The probability that the mean amount of work per week for four randomly selected professors is more than 56 hours is equal to the area under the standard normal curve to the right of the z-score of 1.

Looking up the z-score of 1 in the standard normal distribution table, we find the corresponding cumulative probability to be approximately 0.84134.

Therefore, the probability that the mean amount of work per week for four randomly selected professors is more than 56 hours is approximately 0.84134, or 84.13%.

(c) Similar to part (b), we can use the Central Limit Theorem to find the probability that the mean amount of work per week for 36 randomly selected professors is more than 56 hours.

Since the sample mean follows a normal distribution with the same mean (52 hours) and a standard deviation equal to the population standard deviation divided by the square root of the sample size (8 / √36 = 8/6 = 4/3), we can standardize the value using the z-score formula.

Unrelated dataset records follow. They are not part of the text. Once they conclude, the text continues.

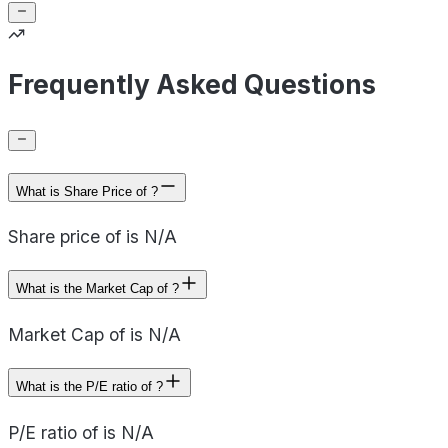
Frequently Asked Questions
What is Share Price of ?
Share price of is N/A
What is the Market Cap of ?
Market Cap of is N/A
What is the P/E ratio of ?
P/E ratio of is N/A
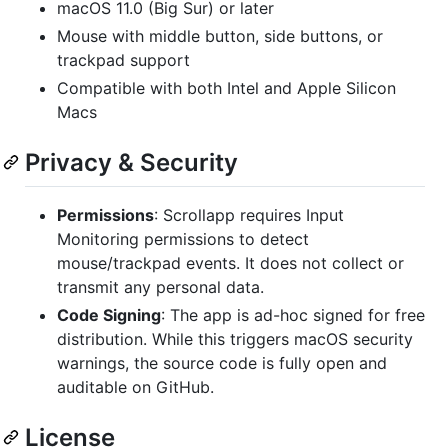
macOS 11.0 (Big Sur) or later
Mouse with middle button, side buttons, or
trackpad support
Compatible with both Intel and Apple Silicon
Macs
Privacy & Security
Permissions
: Scrollapp requires Input
Monitoring permissions to detect
mouse/trackpad events. It does not collect or
transmit any personal data.
Code Signing
: The app is ad-hoc signed for free
distribution. While this triggers macOS security
warnings, the source code is fully open and
auditable on GitHub.
License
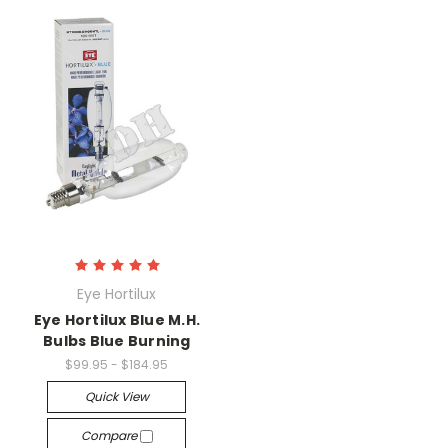
Eye Hortilux
Eye Hortilux Blue M.H.
Bulbs Blue Burning
$99.95 - $184.95
Quick View
Compare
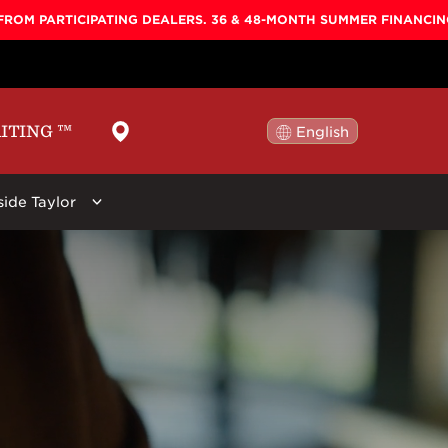
FROM PARTICIPATING DEALERS. 36 & 48-MONTH SUMMER FINANCI
AITING
™
English
日本語
side Taylor
ellers
By Shape
Learn More
By Series
ars:
 Koa Top, Darktone
Baby
Baby Taylor
Circa 74
New
Big Baby
Big Baby
Beacon
r Stool, Brown,
GS Mini
GS Mini
Guitar Care
Grand Concert
Academy
Picks
Grand Auditorium
100
Straps
Super Auditorium
200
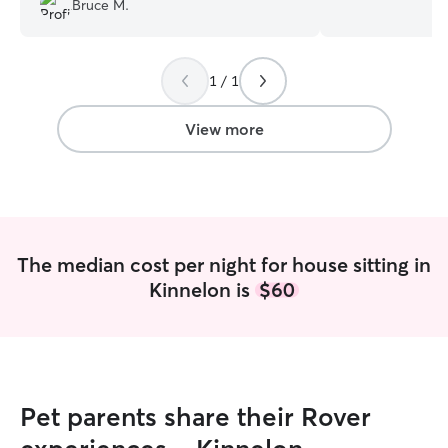
Bruce M.
definitely book again.
”
on trips! I work part time and I am a
student. I like t
same timeline as 
1 / 1
will make the be
I enjoy playing a
keeping the pet a
View more
everyone on their
with a spin of fun
The median cost per night for house sitting in
Kinnelon is
$60
Pet parents share their Rover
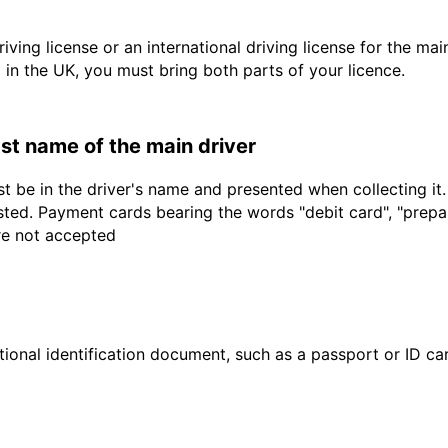
driving license or an international driving license for the ma
d in the UK, you must bring both parts of your licence.
last name of the main driver
t be in the driver's name and presented when collecting it
sted. Payment cards bearing the words "debit card", "prepaid
are not accepted
ional identification document, such as a passport or ID card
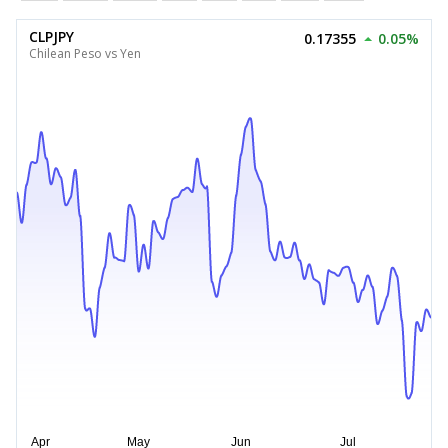
CLPJPY
0.17355
0.05%
Chilean Peso vs Yen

Let's calculate the z-score:
z = (56 - 52) / (4/3)
z = 4 / (4/3)
z = 4 * (3/4)
z = 3

Using the standard normal distribution table, we can find the probability associated with the z-score of 3.
The probability that the mean amount of work per week for 36 randomly selected professors is more than 56 hours is equal to the area under the standard normal curve to the right of the z-score of 3.

Looking up the z-score of 3 in the standard normal distribution table, we find the corresponding cumulative probability to be approximately 0.99865.

Therefore, the probability that the mean amount of work per week for 36 randomly selected professors is more than 56 hours is approximately 0.99865, or 99.865%.

(d) If the devoted time to the job is not normally distributed, we cannot answer any of the questions using the standard normal distribution and z-scores. In such cases, we would need to know the specific distribution of the data and use appropriate methods based on that distribution to answer the questions.

a) Z = (score-mean)/SD

Look in the back of your statistics textbook for a table called something like “area under normal distribution” to find the proportion/probability related to the Z score.

b, c) Z = (score-mean)/SEm

SEm = SD/√n

Use same table.

I'll leave the explanation up to you.